**WHAT YOU HAVE TO DO:** Reproduce the entire passage on query plan costs word for word.

A query cost is measured in 'funny money'. It only has meaning when comparing the various query plans for a given query.
The best way to explain the process is to consider a very simple example. Suppose we do a join between two tables where there is a 1 to 1 relationship between each of the tables. Now, suppose that there is a where clause on some column on each of the two tables. If the where for table1 is more selective than the where clause for table 2, then by using the filter on table 1 and the join index to table 2 would be much more selective than going in the other direction. If the filter on table1 would select 0.02 of the rows and the filter on table2 was 0.10, then we could compare the query plan of selecting from table1 and then joining each row to table2 versus selecting from table2 and then joining each row to table1 by simply multiplying the selectivity by the number of rows in the table. Thus if there were 1000 rows in both of the tables, the first query plan would be 1000 * 0.02 -> 20 while the cost of the second plan would be 1000 * 0.10 or 100. The first plan is cheaper and selected. This example also indicates why update statistics are so important, if the optimiser doesn't have accurate data distributions it will cost queries incorrectly.

**GIVEN ENTRIES:**

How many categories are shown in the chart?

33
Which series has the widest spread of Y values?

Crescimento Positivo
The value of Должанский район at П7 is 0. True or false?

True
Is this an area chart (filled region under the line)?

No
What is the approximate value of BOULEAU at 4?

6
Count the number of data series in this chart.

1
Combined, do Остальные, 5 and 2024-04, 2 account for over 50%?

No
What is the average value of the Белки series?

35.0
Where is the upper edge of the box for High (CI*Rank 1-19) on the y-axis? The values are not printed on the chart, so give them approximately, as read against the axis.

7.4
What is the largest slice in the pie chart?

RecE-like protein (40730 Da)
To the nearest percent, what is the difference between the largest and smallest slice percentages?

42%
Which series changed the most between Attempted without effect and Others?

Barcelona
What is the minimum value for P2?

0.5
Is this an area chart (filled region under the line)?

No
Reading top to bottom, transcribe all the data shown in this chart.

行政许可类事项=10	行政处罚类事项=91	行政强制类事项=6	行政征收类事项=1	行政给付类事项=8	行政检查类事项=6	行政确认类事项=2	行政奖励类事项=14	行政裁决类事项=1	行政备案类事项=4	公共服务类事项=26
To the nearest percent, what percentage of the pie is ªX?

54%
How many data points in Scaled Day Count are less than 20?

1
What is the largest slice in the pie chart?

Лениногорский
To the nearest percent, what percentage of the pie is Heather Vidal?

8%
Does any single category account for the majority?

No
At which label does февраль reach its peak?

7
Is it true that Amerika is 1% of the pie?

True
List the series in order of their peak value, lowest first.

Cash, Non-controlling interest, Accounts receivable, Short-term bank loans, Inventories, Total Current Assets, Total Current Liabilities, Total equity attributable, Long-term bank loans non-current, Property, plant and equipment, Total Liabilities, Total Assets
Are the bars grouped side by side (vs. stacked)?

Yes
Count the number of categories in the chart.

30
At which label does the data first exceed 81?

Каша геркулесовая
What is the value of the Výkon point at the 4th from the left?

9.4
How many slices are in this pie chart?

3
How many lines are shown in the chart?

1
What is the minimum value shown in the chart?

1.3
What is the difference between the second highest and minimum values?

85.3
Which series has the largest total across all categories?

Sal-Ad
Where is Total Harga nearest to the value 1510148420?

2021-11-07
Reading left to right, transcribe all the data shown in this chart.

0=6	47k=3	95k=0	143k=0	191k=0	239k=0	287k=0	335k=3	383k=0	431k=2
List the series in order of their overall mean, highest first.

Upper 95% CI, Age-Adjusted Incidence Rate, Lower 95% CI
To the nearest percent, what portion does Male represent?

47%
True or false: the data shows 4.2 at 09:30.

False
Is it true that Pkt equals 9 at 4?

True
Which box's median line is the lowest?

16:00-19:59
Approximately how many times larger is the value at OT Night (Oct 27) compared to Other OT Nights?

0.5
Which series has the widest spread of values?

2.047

**THE ANSWER:**
A query cost is measured in 'funny money'. It only has meaning when comparing the various query plans for a given query.
The best way to explain the process is to consider a very simple example. Suppose we do a join between two tables where there is a 1 to 1 relationship between each of the tables. Now, suppose that there is a where clause on some column on each of the two tables. If the where for table1 is more selective than the where clause for table 2, then by using the filter on table 1 and the join index to table 2 would be much more selective than going in the other direction. If the filter on table1 would select 0.02 of the rows and the filter on table2 was 0.10, then we could compare the query plan of selecting from table1 and then joining each row to table2 versus selecting from table2 and then joining each row to table1 by simply multiplying the selectivity by the number of rows in the table. Thus if there were 1000 rows in both of the tables, the first query plan would be 1000 * 0.02 -> 20 while the cost of the second plan would be 1000 * 0.10 or 100. The first plan is cheaper and selected. This example also indicates why update statistics are so important, if the optimiser doesn't have accurate data distributions it will cost queries incorrectly.